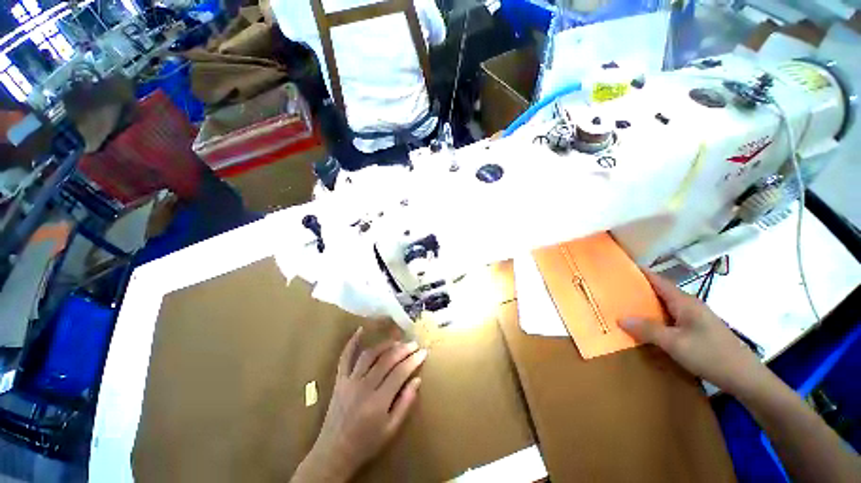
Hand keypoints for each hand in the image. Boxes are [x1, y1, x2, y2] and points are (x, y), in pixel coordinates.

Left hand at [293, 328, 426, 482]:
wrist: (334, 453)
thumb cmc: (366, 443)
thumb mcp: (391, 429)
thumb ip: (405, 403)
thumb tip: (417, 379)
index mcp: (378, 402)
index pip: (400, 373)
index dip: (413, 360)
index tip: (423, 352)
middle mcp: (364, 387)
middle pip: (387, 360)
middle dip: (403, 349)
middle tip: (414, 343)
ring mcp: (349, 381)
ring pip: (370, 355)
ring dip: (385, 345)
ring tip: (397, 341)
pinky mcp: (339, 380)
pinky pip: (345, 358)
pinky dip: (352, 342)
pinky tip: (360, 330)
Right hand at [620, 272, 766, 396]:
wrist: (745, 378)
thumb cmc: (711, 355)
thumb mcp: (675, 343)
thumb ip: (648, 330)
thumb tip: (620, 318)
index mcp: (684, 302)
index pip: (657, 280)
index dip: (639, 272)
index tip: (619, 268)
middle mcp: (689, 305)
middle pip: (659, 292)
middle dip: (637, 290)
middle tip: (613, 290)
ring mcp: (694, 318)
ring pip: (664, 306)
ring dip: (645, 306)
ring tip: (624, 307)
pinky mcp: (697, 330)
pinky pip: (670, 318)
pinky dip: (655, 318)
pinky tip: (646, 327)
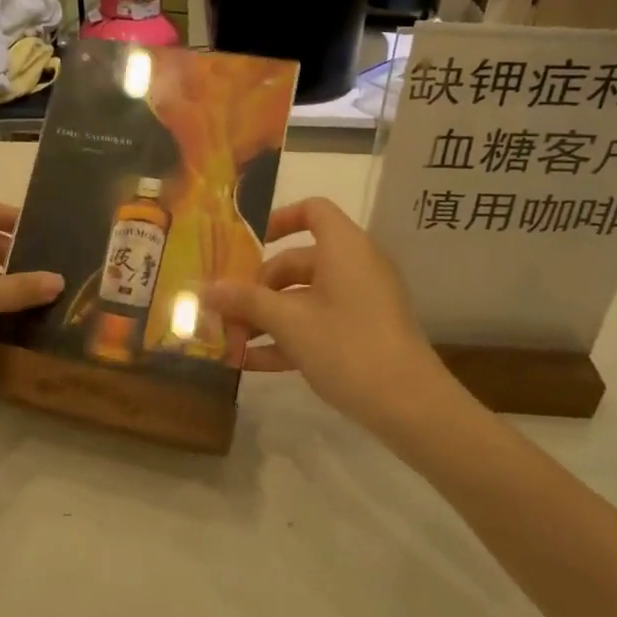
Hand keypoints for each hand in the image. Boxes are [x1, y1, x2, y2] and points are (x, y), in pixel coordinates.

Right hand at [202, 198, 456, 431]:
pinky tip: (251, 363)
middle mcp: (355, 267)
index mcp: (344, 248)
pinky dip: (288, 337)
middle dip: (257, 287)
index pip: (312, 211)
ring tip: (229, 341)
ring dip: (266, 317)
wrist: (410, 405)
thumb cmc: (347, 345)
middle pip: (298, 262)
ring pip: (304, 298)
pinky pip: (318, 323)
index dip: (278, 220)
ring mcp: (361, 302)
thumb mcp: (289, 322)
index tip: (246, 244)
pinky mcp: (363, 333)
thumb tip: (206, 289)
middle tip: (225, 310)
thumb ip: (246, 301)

__________

◆ **EXERCISE DESCRIPTION**
Identify every line above with the string "hand" in it. Copy those lines.

◆ **ANSWER BOX**
Hand keypoints for each hand in the image. Boxes are [x1, y1, x2, y2] and points are (x, y), in pixel coordinates.
Left hand at [293, 328, 426, 482]:
Right hand at [620, 272, 766, 396]:
Hand keypoints for each hand in the image. Boxes are [x1, y1, x2, y2] and points are (x, y), in pixel coordinates.
Right hand at [202, 198, 456, 431]:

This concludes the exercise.